Demand also continues to increase for technological upgrades such as Volume, a 270-degree LED video wall at Hackman’s MBS Media Campus that has enabled productions like Disney Plus’ “The Mandalorian,” which has filmed there since its first season, to create photorealistic backdrops for a variety of locations.
Sokoloff didn’t provide exact numbers but said Hackman’s spaces were consistently posting occupancy rates of approximately 95% with the remaining time primarily representing “frictional vacancy” as shows come and go.
“As technology advances and as Covid protocols become a more normal course of the production process, the stage volume has actually become more important,” he said. “What we’re seeing in our facilities is not only an incredibly steady and unmet demand for stage space but a race toward modern stage volumes that provide the technological infrastructure that today’s streaming and production customers are really looking to incorporate into the content that they’re making.”
Newsom signed SB 144 into law July 21, providing an additional $15-million-per-year increase in tax credits for fiscal 2021-22 and 2022-23 to $71.1 million, up from $56.1 million, for the express purpose of relocating series.
California’s tax credit program has been responsible for 25 TV series relocating since 2015, and, to date, 158 television projects have been selected for tax credits since its implementation. “Promised Land” will relocate from Georgia while “Mysterious Benedict Society” will do so from Vancouver, British Columbia. For the two shows’ first seasons in California, the Film Commission projects they will generate a combined $82.5 million in “qualified” spending, which the state defines as below-the-line wages for California workers and in-state vendor payments.
“The new expansion of our tax credit program, it really is working to do exactly what it’s supposed to be doing, and that’s to bring more jobs and spending and opportunity to California,” California Film Commission Executive Director Colleen Bell said. “It’s a point of pride and our legacy in California that we’re entertaining the world, but production is also big business — and we continue to look at how we can improve our competitiveness.”

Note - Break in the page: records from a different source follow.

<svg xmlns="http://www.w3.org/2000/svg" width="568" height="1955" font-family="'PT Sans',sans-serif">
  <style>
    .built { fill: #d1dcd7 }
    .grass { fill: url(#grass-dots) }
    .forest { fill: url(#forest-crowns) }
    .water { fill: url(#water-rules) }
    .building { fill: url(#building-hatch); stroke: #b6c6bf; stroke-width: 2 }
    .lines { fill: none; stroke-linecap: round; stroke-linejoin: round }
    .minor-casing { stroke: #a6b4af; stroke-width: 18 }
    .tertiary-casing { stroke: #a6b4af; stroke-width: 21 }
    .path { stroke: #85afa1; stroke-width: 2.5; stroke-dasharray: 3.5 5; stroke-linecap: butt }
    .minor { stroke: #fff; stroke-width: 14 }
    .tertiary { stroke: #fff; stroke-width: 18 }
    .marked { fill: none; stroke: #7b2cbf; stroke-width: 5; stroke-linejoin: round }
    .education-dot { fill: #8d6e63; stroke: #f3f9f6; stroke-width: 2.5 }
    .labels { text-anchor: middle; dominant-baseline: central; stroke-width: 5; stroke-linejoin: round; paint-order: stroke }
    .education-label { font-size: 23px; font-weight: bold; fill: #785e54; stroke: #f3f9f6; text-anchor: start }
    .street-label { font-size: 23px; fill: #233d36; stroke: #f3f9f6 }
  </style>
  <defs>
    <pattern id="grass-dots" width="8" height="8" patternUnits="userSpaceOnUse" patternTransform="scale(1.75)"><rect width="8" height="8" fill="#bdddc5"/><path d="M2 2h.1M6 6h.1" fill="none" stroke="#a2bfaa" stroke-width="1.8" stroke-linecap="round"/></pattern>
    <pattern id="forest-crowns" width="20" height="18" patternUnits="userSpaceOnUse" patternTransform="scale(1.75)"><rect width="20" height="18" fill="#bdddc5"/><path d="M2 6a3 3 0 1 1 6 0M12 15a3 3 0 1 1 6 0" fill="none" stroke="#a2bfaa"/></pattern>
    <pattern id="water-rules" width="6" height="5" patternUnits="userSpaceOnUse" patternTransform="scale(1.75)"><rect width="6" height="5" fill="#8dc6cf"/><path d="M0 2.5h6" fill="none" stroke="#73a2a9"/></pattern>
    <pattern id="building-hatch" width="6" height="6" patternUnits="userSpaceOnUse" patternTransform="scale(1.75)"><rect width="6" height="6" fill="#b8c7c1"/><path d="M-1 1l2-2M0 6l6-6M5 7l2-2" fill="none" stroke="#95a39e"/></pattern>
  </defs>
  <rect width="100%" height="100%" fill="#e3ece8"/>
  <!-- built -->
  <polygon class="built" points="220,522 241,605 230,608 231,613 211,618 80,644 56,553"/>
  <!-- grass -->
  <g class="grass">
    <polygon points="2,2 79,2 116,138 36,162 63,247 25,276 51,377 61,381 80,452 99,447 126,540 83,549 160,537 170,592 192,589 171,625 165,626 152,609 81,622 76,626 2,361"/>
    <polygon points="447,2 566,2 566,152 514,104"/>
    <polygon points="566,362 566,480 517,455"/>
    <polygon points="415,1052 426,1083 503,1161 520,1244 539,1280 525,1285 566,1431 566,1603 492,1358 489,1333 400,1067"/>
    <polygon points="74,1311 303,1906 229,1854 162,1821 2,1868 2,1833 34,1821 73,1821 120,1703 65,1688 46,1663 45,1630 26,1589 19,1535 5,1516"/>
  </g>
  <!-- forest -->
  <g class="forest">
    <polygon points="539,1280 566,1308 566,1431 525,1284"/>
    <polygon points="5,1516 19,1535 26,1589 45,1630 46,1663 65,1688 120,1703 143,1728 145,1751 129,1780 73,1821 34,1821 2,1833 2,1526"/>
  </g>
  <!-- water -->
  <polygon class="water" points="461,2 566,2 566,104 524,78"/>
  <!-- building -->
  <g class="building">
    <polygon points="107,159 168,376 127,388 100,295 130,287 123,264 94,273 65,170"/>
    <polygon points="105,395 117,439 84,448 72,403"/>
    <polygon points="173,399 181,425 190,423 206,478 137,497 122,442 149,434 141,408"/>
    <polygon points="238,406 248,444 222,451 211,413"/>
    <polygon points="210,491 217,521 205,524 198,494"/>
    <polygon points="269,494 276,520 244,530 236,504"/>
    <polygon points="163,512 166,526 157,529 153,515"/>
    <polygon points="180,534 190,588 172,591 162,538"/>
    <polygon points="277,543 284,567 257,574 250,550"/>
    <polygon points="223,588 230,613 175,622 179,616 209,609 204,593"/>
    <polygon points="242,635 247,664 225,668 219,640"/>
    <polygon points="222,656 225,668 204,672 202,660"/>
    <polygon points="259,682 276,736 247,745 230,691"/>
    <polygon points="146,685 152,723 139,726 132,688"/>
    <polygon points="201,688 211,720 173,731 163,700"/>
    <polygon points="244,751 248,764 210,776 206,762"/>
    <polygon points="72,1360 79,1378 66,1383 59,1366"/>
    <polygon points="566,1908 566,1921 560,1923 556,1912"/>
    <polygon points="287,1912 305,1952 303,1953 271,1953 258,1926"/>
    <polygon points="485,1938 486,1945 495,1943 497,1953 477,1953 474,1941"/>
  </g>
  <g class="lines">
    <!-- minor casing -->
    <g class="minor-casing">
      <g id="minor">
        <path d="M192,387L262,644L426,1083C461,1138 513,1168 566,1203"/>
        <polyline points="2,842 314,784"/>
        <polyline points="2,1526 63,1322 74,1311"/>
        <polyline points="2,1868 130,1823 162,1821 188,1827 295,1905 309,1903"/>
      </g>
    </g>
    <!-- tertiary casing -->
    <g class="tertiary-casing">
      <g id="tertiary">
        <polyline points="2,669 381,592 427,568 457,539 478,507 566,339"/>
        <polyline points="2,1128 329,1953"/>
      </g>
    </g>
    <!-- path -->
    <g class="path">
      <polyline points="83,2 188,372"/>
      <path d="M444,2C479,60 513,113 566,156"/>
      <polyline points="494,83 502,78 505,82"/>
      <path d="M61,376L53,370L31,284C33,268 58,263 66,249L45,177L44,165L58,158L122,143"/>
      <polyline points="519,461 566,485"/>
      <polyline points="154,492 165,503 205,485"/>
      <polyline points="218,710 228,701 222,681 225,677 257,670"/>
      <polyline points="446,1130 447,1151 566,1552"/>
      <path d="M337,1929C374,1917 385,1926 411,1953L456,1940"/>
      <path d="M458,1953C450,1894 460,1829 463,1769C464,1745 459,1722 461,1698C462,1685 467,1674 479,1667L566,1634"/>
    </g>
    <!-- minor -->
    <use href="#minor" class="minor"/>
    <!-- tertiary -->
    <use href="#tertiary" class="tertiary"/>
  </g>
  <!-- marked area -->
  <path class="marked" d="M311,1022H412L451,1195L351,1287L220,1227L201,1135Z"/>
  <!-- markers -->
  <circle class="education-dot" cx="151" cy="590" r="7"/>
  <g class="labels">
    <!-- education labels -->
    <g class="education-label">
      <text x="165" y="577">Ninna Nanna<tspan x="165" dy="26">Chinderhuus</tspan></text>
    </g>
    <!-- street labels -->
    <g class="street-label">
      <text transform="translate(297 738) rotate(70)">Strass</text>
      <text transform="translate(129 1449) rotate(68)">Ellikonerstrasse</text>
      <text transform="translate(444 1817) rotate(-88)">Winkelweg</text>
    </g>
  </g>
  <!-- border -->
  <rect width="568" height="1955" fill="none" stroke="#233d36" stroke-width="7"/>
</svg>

Prior to the pandemic and laws like SB 144, California legislators had fought — often in vain — to retain production work that had relocated to other states for their attractive tax incentives. Georgia’s Entertainment Industry Investment Act, for example, offers a 20% tax credit to companies that spend $500,000 or more in the state during production and post-production, and that spending can include a single production or the aggregated total of all projects they may mount in a single tax year.
Bell further highlighted aspects of the recent incentives California implemented with its expansion of SB 144, such as the $150 million in credits for productions that film in renovated or newly constructed soundstages, and the Pilot Skills Career Pathways Program, which targets individuals from underrepresented areas for training in entertainment production jobs.
“With this increase in demand is also the recognition that we need to continue to train the next generation moving forward,” Bell said. “And that training should be a full expression of the state in terms of true, diverse representation of individuals who live here in California.”